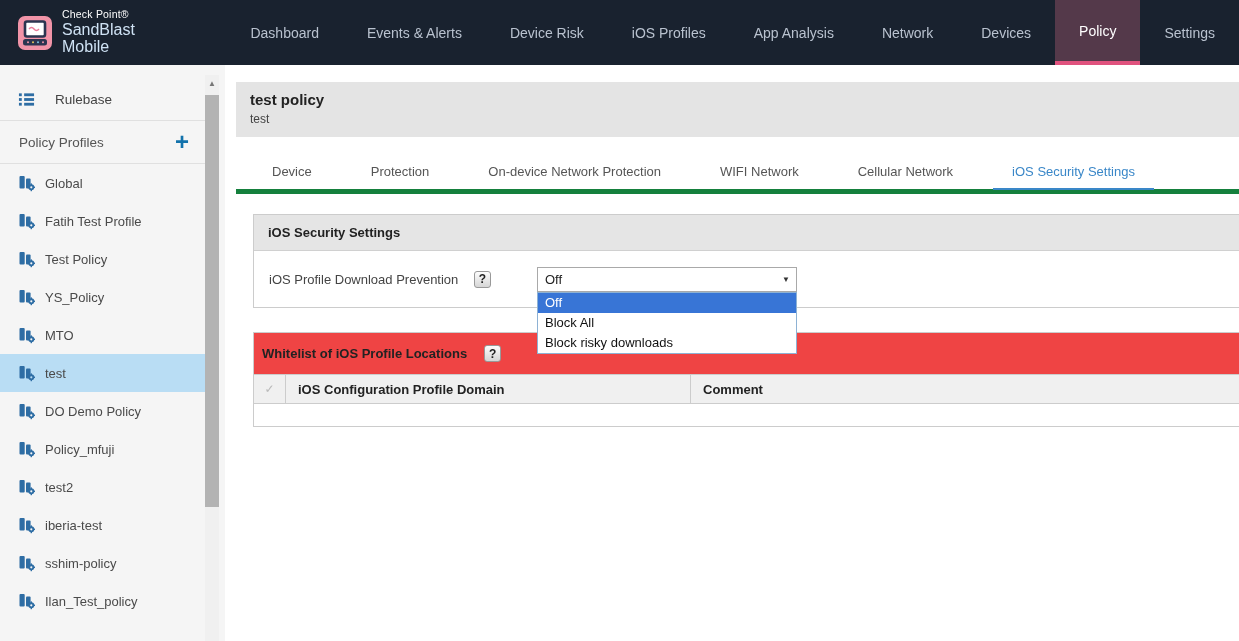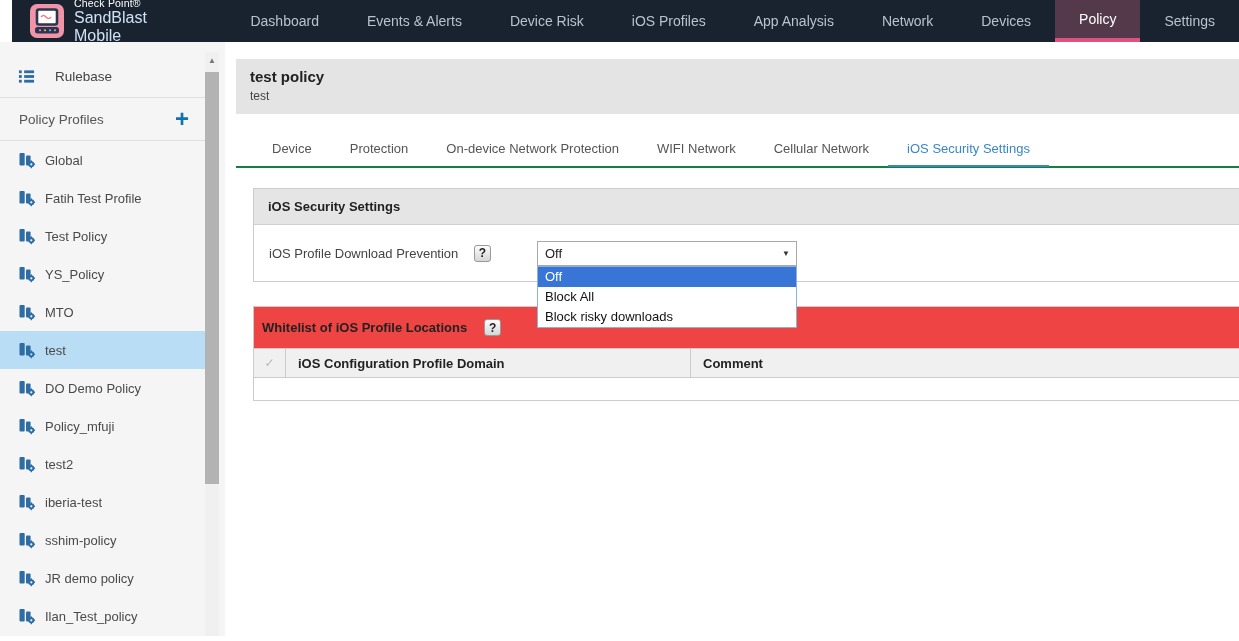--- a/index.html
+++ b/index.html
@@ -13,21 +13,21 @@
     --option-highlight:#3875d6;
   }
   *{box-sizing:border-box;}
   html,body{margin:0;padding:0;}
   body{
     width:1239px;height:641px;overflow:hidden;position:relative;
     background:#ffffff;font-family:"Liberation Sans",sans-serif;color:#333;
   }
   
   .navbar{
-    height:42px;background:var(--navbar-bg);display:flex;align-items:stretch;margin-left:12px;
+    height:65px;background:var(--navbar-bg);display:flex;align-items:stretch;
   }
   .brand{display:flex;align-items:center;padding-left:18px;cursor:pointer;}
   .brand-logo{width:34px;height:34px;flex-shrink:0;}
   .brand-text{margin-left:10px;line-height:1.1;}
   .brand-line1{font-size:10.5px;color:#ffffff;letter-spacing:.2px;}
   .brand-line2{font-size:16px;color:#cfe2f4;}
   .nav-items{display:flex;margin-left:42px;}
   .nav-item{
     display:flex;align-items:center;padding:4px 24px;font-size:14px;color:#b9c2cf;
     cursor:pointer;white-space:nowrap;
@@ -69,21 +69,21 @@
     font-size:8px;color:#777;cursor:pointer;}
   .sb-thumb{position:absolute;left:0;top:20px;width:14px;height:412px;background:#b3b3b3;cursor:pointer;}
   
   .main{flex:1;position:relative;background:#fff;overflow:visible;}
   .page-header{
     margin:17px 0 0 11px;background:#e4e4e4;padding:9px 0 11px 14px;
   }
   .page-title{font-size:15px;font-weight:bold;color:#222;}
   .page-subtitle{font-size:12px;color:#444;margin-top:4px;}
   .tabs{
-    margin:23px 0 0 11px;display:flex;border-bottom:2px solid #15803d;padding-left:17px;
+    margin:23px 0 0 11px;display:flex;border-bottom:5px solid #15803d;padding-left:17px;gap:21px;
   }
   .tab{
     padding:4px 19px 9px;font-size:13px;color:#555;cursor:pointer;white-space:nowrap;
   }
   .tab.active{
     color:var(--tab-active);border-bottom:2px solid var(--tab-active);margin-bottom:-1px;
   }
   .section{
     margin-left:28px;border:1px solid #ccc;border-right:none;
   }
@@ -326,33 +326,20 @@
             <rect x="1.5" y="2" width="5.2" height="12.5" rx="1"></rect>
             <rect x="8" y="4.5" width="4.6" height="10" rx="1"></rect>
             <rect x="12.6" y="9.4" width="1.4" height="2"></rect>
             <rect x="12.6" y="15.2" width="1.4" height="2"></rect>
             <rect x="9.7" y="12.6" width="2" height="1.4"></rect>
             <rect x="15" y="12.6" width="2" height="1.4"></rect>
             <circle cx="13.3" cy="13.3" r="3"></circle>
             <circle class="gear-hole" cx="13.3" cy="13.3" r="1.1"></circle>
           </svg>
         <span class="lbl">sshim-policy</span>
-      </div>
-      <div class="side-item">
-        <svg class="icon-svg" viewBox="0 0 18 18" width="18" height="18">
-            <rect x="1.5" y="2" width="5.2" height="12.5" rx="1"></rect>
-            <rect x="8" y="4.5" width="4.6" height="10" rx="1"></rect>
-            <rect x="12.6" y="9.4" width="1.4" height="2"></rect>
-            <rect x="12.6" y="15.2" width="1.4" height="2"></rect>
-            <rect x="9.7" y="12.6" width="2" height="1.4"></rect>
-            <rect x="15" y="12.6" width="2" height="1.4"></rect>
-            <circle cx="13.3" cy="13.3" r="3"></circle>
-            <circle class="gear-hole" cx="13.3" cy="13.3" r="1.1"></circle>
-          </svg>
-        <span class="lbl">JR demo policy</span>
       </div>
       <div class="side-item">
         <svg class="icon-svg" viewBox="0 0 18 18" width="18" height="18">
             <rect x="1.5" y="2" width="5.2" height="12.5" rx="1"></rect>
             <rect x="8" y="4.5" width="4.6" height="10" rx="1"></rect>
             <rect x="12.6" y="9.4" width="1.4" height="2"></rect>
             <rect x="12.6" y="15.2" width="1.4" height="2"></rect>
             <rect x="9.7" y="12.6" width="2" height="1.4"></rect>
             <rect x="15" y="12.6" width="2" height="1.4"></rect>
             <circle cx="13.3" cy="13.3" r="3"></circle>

──────────

WHAT YOU SHOULD DO:
The records above need retyping in full. Omit the pictures, and change nothing else.

OUTPUT OF THE EXERCISE:
--- a/index.html
+++ b/index.html
@@ -13,21 +13,21 @@
     --option-highlight:#3875d6;
   }
   *{box-sizing:border-box;}
   html,body{margin:0;padding:0;}
   body{
     width:1239px;height:641px;overflow:hidden;position:relative;
     background:#ffffff;font-family:"Liberation Sans",sans-serif;color:#333;
   }
   
   .navbar{
-    height:42px;background:var(--navbar-bg);display:flex;align-items:stretch;margin-left:12px;
+    height:65px;background:var(--navbar-bg);display:flex;align-items:stretch;
   }
   .brand{display:flex;align-items:center;padding-left:18px;cursor:pointer;}
   .brand-logo{width:34px;height:34px;flex-shrink:0;}
   .brand-text{margin-left:10px;line-height:1.1;}
   .brand-line1{font-size:10.5px;color:#ffffff;letter-spacing:.2px;}
   .brand-line2{font-size:16px;color:#cfe2f4;}
   .nav-items{display:flex;margin-left:42px;}
   .nav-item{
     display:flex;align-items:center;padding:4px 24px;font-size:14px;color:#b9c2cf;
     cursor:pointer;white-space:nowrap;
@@ -69,21 +69,21 @@
     font-size:8px;color:#777;cursor:pointer;}
   .sb-thumb{position:absolute;left:0;top:20px;width:14px;height:412px;background:#b3b3b3;cursor:pointer;}
   
   .main{flex:1;position:relative;background:#fff;overflow:visible;}
   .page-header{
     margin:17px 0 0 11px;background:#e4e4e4;padding:9px 0 11px 14px;
   }
   .page-title{font-size:15px;font-weight:bold;color:#222;}
   .page-subtitle{font-size:12px;color:#444;margin-top:4px;}
   .tabs{
-    margin:23px 0 0 11px;display:flex;border-bottom:2px solid #15803d;padding-left:17px;
+    margin:23px 0 0 11px;display:flex;border-bottom:5px solid #15803d;padding-left:17px;gap:21px;
   }
   .tab{
     padding:4px 19px 9px;font-size:13px;color:#555;cursor:pointer;white-space:nowrap;
   }
   .tab.active{
     color:var(--tab-active);border-bottom:2px solid var(--tab-active);margin-bottom:-1px;
   }
   .section{
     margin-left:28px;border:1px solid #ccc;border-right:none;
   }
@@ -326,33 +326,20 @@
             <rect x="1.5" y="2" width="5.2" height="12.5" rx="1"></rect>
             <rect x="8" y="4.5" width="4.6" height="10" rx="1"></rect>
             <rect x="12.6" y="9.4" width="1.4" height="2"></rect>
             <rect x="12.6" y="15.2" width="1.4" height="2"></rect>
             <rect x="9.7" y="12.6" width="2" height="1.4"></rect>
             <rect x="15" y="12.6" width="2" height="1.4"></rect>
             <circle cx="13.3" cy="13.3" r="3"></circle>
             <circle class="gear-hole" cx="13.3" cy="13.3" r="1.1"></circle>
           </svg>
         <span class="lbl">sshim-policy</span>
-      </div>
-      <div class="side-item">
-        <svg class="icon-svg" viewBox="0 0 18 18" width="18" height="18">
-            <rect x="1.5" y="2" width="5.2" height="12.5" rx="1"></rect>
-            <rect x="8" y="4.5" width="4.6" height="10" rx="1"></rect>
-            <rect x="12.6" y="9.4" width="1.4" height="2"></rect>
-            <rect x="12.6" y="15.2" width="1.4" height="2"></rect>
-            <rect x="9.7" y="12.6" width="2" height="1.4"></rect>
-            <rect x="15" y="12.6" width="2" height="1.4"></rect>
-            <circle cx="13.3" cy="13.3" r="3"></circle>
-            <circle class="gear-hole" cx="13.3" cy="13.3" r="1.1"></circle>
-          </svg>
-        <span class="lbl">JR demo policy</span>
       </div>
       <div class="side-item">
         <svg class="icon-svg" viewBox="0 0 18 18" width="18" height="18">
             <rect x="1.5" y="2" width="5.2" height="12.5" rx="1"></rect>
             <rect x="8" y="4.5" width="4.6" height="10" rx="1"></rect>
             <rect x="12.6" y="9.4" width="1.4" height="2"></rect>
             <rect x="12.6" y="15.2" width="1.4" height="2"></rect>
             <rect x="9.7" y="12.6" width="2" height="1.4"></rect>
             <rect x="15" y="12.6" width="2" height="1.4"></rect>
             <circle cx="13.3" cy="13.3" r="3"></circle>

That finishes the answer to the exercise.